The memory layout of PyBytesObject looks like memory layout of tuple object and memory layout of int object, but simpler than any of them.

example

empty bytes

bytes object is an immutable object, whenever you need to modify a bytes object, you need to create a new one, which keeps the implementation simple.

s = b""

empty

ascii characters

let's initialize a byte object with ascii characters

s = b"abcdefg123"

ascii

nonascii characters

s = "我是帅哥".encode("utf8")

nonascii

summary

ob_shash

The field ob_shash should store the hash value of the byte object, value -1 means not computed yet.
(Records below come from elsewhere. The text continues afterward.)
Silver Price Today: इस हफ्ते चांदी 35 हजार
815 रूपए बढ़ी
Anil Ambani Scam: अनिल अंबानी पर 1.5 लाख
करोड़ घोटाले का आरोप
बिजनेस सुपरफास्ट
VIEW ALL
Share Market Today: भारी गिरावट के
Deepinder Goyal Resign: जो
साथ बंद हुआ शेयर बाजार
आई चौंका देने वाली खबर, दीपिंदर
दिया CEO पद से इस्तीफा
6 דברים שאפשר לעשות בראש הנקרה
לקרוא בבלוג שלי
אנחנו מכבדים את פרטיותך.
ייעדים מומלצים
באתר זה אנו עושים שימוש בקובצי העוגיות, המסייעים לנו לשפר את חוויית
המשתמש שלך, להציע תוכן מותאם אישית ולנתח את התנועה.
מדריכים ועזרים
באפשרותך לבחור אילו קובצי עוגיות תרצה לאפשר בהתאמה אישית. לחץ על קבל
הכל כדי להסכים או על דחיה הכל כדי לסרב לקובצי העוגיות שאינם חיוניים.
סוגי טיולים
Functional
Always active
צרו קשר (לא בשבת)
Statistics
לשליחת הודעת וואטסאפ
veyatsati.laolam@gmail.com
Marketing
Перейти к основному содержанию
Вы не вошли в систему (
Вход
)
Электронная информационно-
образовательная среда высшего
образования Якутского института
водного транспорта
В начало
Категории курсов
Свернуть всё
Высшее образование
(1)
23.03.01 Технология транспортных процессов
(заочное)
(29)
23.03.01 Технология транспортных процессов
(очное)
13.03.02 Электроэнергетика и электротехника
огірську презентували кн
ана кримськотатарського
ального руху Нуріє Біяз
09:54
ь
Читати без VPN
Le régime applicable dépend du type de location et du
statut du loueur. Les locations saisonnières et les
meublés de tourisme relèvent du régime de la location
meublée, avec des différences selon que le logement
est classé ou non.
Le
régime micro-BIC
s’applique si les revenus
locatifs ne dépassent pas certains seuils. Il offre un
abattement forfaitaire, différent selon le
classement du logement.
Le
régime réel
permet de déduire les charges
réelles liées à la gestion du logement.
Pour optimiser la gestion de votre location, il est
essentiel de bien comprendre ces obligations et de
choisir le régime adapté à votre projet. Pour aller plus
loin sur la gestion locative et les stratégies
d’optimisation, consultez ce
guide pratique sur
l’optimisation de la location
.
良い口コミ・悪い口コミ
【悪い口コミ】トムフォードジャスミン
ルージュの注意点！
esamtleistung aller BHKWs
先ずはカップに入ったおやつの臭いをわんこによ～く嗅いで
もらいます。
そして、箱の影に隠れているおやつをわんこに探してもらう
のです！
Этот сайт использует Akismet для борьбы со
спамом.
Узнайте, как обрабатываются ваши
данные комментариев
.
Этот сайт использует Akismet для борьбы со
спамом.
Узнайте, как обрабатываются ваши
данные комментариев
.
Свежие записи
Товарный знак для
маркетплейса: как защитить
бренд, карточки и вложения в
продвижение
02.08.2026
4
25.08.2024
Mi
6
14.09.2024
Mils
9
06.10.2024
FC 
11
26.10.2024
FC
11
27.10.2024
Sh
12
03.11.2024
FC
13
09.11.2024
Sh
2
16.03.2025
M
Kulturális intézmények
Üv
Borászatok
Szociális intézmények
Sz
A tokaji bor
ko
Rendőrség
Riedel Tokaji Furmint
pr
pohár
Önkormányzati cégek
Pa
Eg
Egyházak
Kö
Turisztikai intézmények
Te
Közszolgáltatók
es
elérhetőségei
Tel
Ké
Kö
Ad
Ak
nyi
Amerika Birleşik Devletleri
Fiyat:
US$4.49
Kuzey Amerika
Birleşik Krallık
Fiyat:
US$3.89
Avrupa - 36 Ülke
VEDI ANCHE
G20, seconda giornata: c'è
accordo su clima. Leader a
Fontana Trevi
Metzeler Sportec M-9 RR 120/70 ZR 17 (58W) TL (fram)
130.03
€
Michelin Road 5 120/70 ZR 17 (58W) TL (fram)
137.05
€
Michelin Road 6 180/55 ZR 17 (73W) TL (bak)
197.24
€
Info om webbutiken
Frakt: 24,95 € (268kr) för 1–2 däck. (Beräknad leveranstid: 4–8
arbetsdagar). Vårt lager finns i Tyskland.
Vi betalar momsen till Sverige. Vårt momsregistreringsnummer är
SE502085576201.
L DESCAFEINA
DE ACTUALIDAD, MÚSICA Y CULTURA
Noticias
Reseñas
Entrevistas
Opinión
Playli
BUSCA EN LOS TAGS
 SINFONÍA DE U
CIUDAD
The first time the hash value computed, it will be cached in the ob_shash field

the cached hash value can save recalculation and speeds up dictionary lookups

ob_size

field ob_size is inside every PyVarObject, the PyBytesObject uses this field to store size information to keep O(1) time complexity for len() operation and tracks the size of non-ascii string(may be null characters inside)

summary

The PyBytesObject is a python wrapper of c style null terminate string, with ob_shash for caching hash value and ob_size for storing the size information of PyBytesObject

The implementation of PyBytesObject looks like the embstr encoding in redis

redis-cli
127.0.0.1:6379> set a "hello"
OK
127.0.0.1:6379> object encoding a
"embstr"